Dataset extract
::::::::::

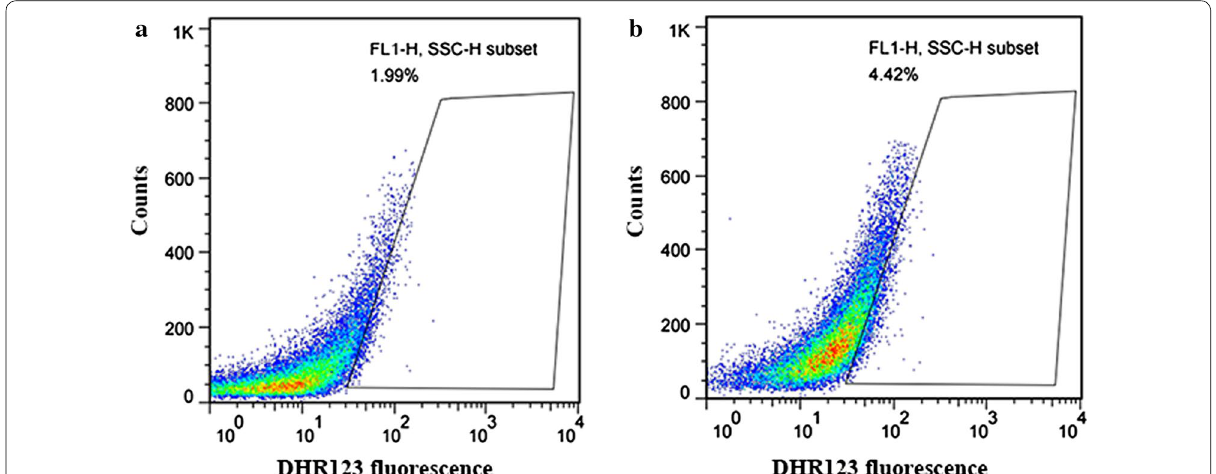
Fig. 8 The intracellular ROS in P. pastoris GS115/ LacB ( a ) and P. pastoris GS115m/ LacB ( b ) using DHR-123. Fluorescence intensities in ~ 20,000 cells were monitored by flow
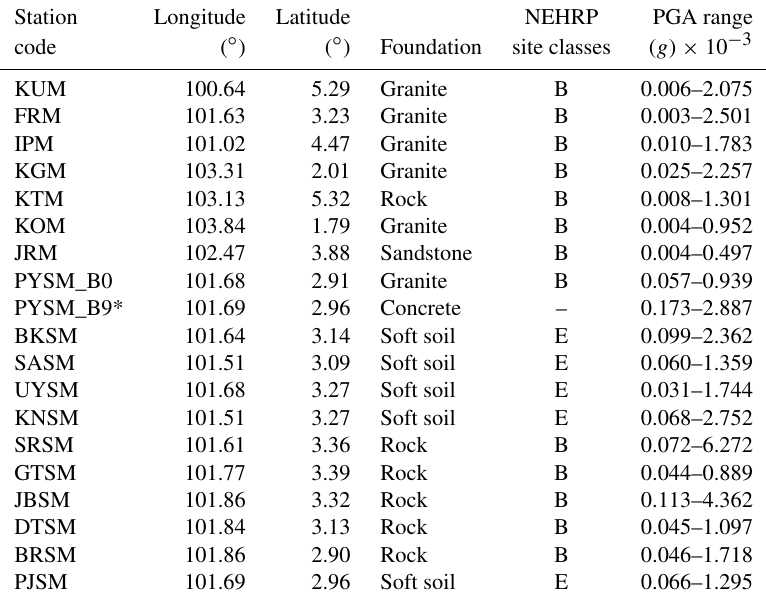
Table 1. Location of MMD seismic stations across Peninsular Malaysia and the ground motion values recorded for the period 2004–2016 by the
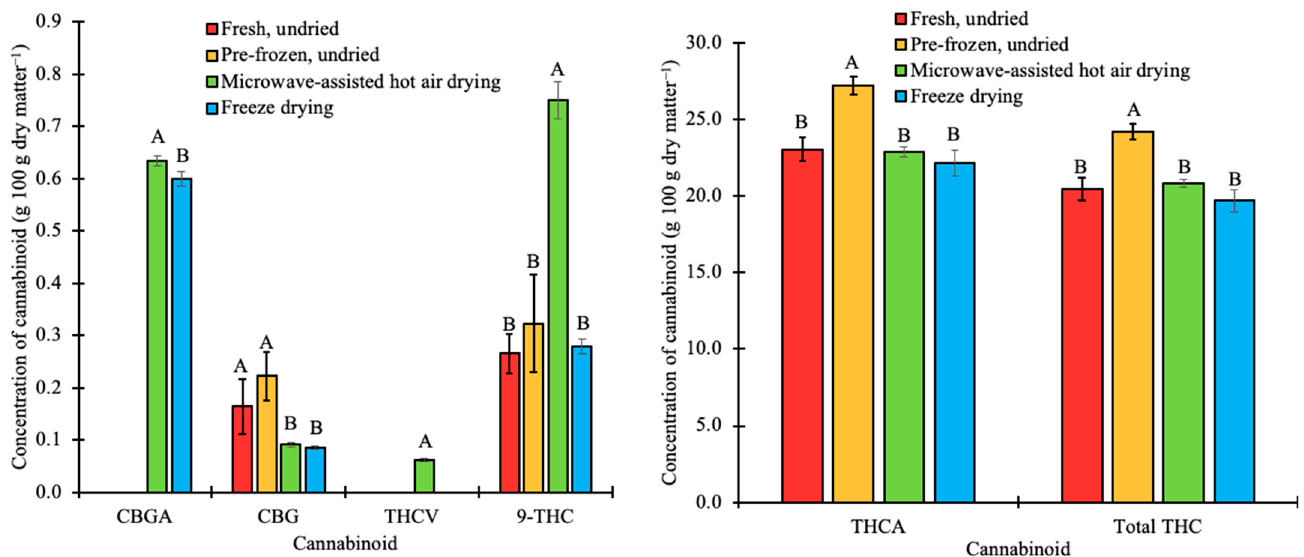
Figure 4. Concentration of cannabinoids in pre-frozen undried, microwave-assisted hot air dried, and freeze dried-cannabis ( C. sativa ) biomass. Bars with the same letter are not significantly ( p < 0.05) different.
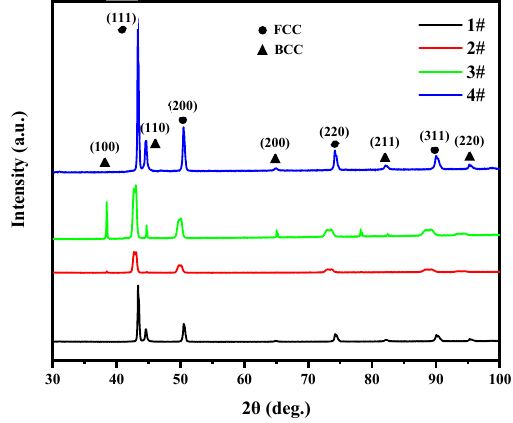
Figure 3. The XRD results of four different high entropy alloy powders.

::::::::::

Task prompt
Your task is to copy each line of the listing that holds the word "Figure".

Result of the exercise
Figure 4. Concentration of cannabinoids in pre-frozen undried, microwave-assisted hot air dried, and freeze dried-cannabis ( C. sativa ) biomass. Bars with the same letter are not significantly ( p < 0.05) different.
Figure 3. The XRD results of four different high entropy alloy powders.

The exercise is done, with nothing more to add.